THIRST

Thirst

Format: Cinema

Release date: 16 October 2009

Venues:Curzon Soho, Gate, Ritzy, Screen on the Green (London) and selected key cities

Distributor: Metrodome

Director: Park Chan-wook

Writers: Chung Seo-kyung, Park Chan-wook

Original title: Bakjwi

Cast: Song Kang-ho, Kim Ok-vin, Shin Ha-kyun

South Korea 2009

133 mins

It may be unfair to continually expect Park Chan-wook to deliver a new movie as thrilling as his critically acclaimed 2004 film Oldboy. But although Thirst, joint winner of the Jury Prize at this year’s Cannes Film Festival, lacks its predecessor’s shocking originality, Park’s formidable talents still result in a flawed but entertainingly perverse love story, one that’s also a thriller, a horror film and a black comedy.

Song Kang-ho, star of the hugely successful film The Host, plays Sang-hyun, a priest who is utterly devoted to his flock, so much so that he volunteers for a medical experiment to find a cure for a mysterious but lethal virus. When the trial fails, his life is saved by a blood transfusion that not only miraculously brings him back to life, but also turns him into a vampire - a discovery he makes only gradually, when his skin starts to sizzle in direct sunlight, and ugly, seething boils appear all over his body unless he slakes his thirst for blood. But still the compassionate priest, he is unwilling to let himself be consumed by this new bloodlust and has to find ways of satisfying his needs without harming people.

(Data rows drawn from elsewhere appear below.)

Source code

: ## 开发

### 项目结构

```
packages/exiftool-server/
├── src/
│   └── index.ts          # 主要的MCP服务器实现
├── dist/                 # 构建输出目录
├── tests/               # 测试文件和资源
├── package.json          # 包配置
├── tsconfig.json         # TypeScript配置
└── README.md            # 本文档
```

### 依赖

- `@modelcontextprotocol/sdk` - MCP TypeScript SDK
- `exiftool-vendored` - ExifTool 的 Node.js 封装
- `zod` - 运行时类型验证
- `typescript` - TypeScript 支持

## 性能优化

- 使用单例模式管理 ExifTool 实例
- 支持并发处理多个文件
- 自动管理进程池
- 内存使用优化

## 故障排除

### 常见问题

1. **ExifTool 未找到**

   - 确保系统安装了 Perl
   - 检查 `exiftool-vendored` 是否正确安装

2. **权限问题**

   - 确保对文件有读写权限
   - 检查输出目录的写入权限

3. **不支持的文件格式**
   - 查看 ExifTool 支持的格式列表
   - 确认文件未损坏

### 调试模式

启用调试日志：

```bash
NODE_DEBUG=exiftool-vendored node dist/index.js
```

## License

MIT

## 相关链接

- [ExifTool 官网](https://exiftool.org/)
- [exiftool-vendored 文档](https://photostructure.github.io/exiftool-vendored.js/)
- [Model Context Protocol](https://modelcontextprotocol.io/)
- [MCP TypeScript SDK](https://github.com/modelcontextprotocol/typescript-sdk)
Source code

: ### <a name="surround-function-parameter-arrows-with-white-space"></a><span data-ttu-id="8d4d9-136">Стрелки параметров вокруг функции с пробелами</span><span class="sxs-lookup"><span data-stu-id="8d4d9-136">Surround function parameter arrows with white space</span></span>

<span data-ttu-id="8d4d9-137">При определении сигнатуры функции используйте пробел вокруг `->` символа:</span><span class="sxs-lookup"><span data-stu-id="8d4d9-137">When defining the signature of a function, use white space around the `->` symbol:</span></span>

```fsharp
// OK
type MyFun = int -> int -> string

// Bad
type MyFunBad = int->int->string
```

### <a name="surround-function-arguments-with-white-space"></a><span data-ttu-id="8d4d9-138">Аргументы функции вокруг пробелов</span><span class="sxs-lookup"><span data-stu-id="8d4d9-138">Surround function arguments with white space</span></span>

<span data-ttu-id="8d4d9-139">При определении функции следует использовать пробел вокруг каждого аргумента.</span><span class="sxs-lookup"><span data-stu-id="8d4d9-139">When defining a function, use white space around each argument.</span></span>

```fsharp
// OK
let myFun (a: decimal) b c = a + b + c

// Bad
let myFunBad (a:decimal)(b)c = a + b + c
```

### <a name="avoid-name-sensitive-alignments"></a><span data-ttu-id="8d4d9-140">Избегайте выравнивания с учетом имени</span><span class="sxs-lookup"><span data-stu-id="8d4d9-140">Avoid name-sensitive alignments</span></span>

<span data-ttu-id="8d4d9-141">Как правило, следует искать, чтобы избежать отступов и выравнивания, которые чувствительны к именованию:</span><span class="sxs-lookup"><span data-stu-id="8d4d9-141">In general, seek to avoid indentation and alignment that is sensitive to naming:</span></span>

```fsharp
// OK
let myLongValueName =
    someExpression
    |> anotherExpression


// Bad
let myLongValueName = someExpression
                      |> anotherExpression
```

Things change when, in a plot twist inspired by Emile Zola’s Thérí¨se Raquin, he meets an old friend in hospital, who is now a pathetic, sniffling hypochondriac married to Tae-ju (played by the model-turned-actress Kim Ok-vin). She’s a young, beautiful woman who was taken in by his mother (an imposing, mah jong-playing matriarch) after the death of her parents, and later forced into the unhappy marriage. But Tae-ju’s air of vulnerability - she begs the priest for help in escaping her miserable life - masks a manipulative and strong-minded streak that’s only exposed after she and Sang-hyun become lovers.

The moral dilemmas involving carnal lust and chastity, religious guilt and Sang-hyun’s need for survival are undoubtedly intriguing (and are similar to the themes that course through much of Park’s work), and yet, the heady mix of blood and guts, sex, murder, the supernatural and the Catholic church never quite works as a coherent whole. The film undeniably has some brilliant, darkly comic moments, but it often feels like Park has tried to cram too much into Thirst, without ever really adding anything new to the vampire genre. His continuing collaboration with the cinematographer Chung Chung-hoon means that the film looks terrific, but elements of the plot are clumsily handled while the pacing is often erratic over the 133-minute running time (several scenes, including much of the opening, could have been left on the cutting room floor). In some ways, Park Chan-wook seems to have overindulged his fantastic imagination and creative ambition at the expense of tightness and cohesion. But if the result is slightly disappointing, it’s only because Park has already set the bar extraordinarily high.